**Written exercise**
Find every line in the material that contains the string "watch", treating uppercase and lowercase letters as different, and copy each of those lines.

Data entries
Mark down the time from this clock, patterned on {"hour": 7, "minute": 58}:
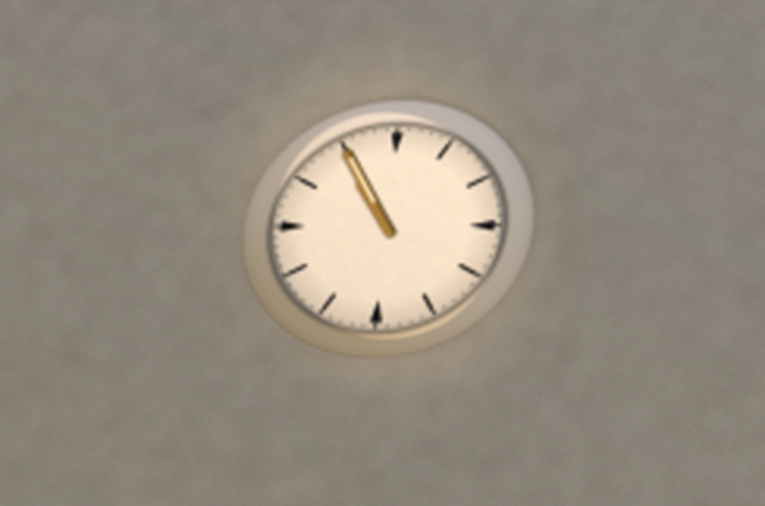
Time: {"hour": 10, "minute": 55}
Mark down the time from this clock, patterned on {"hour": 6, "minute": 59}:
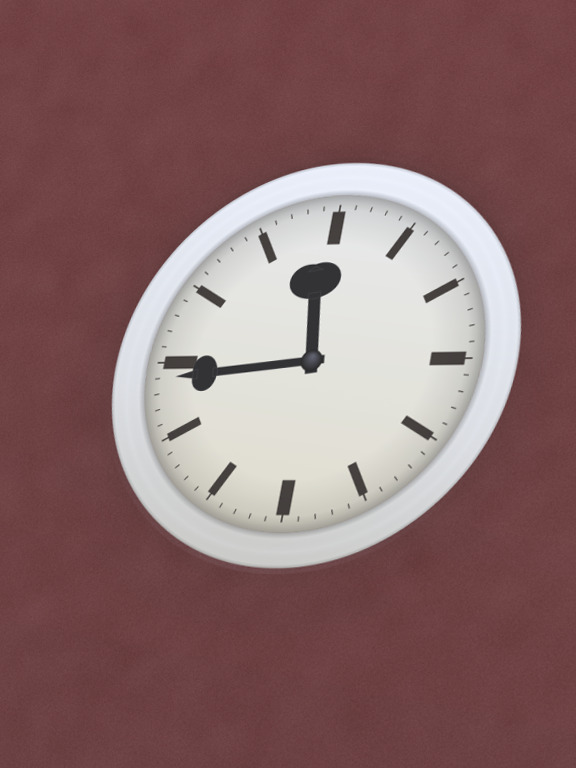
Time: {"hour": 11, "minute": 44}
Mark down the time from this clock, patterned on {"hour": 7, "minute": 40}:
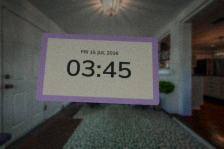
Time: {"hour": 3, "minute": 45}
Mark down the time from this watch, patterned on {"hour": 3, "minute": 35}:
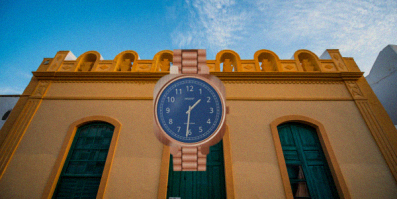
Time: {"hour": 1, "minute": 31}
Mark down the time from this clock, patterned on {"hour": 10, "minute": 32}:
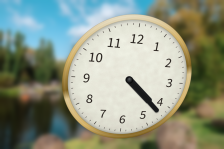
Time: {"hour": 4, "minute": 22}
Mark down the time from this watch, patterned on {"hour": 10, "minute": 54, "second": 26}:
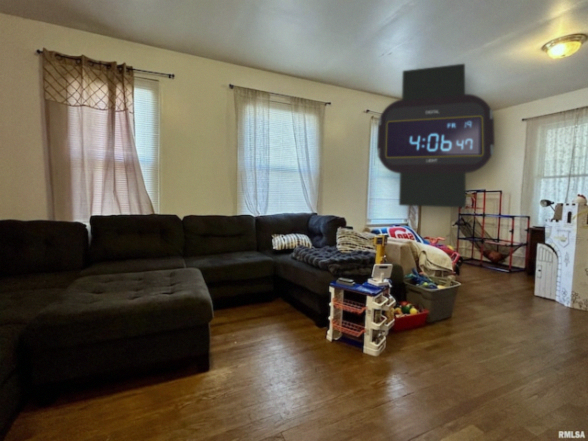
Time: {"hour": 4, "minute": 6, "second": 47}
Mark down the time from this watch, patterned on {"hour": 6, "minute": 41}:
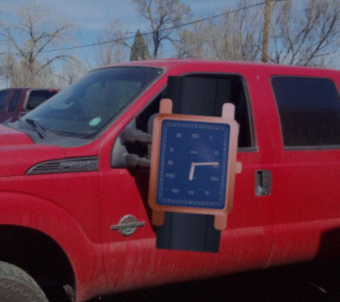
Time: {"hour": 6, "minute": 14}
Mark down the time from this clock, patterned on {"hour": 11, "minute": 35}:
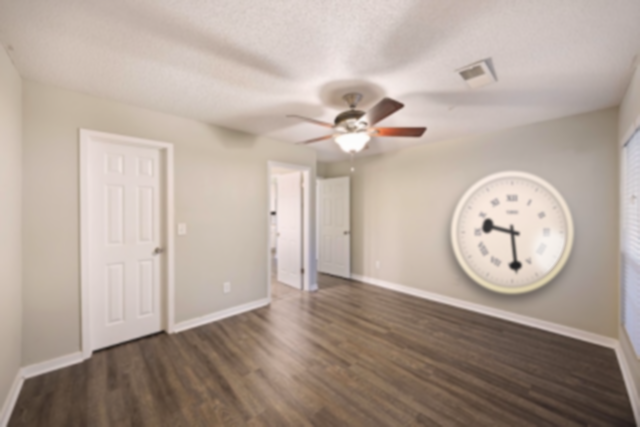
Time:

**Response to this task**
Mark down the time from this watch, patterned on {"hour": 3, "minute": 35}:
Mark down the time from this watch, patterned on {"hour": 10, "minute": 54, "second": 26}:
Mark down the time from this watch, patterned on {"hour": 6, "minute": 41}:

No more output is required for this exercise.